On Thursday, I attended Scott Stringer's final State of the Borough Address as Manhattan Borough President -- although really, it also served as a campaign event for his run for comptroller. (Since I've been asked five times since Thursday, the Comptroller controls the city's finances).
The event looked back on seven years of Stringer's term as MBP and gave him a chance to reflect on his accomplishments -- working to lower property-tax on vacant properties, working to support gay marriage, etc.
A few thoughts:
NATIONAL BLACK THEATER
What was fascinating to me, however, was the accomplishment that Stringer chose to highlight through the keynote speech. The keynote was delivered by Sade Lythcott, CEO of the National Black Theater, which was on the verge of being shuttered due to four years of lawsuits with Applebee's.
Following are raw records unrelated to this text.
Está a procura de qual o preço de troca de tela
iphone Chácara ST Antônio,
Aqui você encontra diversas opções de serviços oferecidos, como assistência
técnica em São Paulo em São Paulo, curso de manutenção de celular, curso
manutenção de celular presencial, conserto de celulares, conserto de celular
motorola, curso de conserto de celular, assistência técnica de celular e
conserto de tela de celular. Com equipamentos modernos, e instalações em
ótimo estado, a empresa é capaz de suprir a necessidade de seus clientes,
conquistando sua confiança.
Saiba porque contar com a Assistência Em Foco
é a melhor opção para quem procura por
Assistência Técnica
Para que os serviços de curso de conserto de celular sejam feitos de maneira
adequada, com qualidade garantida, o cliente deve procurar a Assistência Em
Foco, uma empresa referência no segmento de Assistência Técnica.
Stringer had stepped in to mediate the dispute between both parties, which prevented the National Black Theater from being closed.
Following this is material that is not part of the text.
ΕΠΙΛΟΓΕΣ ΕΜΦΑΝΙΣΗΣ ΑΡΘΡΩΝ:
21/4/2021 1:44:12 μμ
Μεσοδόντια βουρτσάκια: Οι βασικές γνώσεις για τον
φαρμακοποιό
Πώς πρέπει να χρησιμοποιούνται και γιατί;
There was a lot to brag about in Stringer's package, but that's the narrative he decided to make the centerpiece of the evening: how an important cultural institution was protected from being closed.
Now, during Stringer's term, plenty of other theaters did not make it, so it's worth putting it in the larger perspective, but for those of us who have despaired that politicians would ever value the arts and their integral part of society, at this event it wasn't even a question.
I was tracking how people were talking about the arts and culture over the course of the evening. The gentleman from the Met described Sade as "Creative. Entrepreneurial. And dedicated to her borough." Sade said that "Harlem is what it is because of its arts and culture. And Stringer himself said that his goal was to make New York a "Vibrant and creative city," and wanted it to be a home for "creative class jobs" to make New York a "Financial and Creative Capital" in the world.
THE PERFORMING ARTS PLATFORM
The first two sections of the Performing Arts Platform deal with getting underutilized made available to artists to help increase the artists' access to inexpensive rehearsal or performance space, as well as the need for affordable housing. Stringer, while MBP, authored reports on how underutilized space could meet affordable housing needs -- not too dissimilar to the proposals we've outlined. The same can be done for the arts; especially as it comes to city property which is underutilized.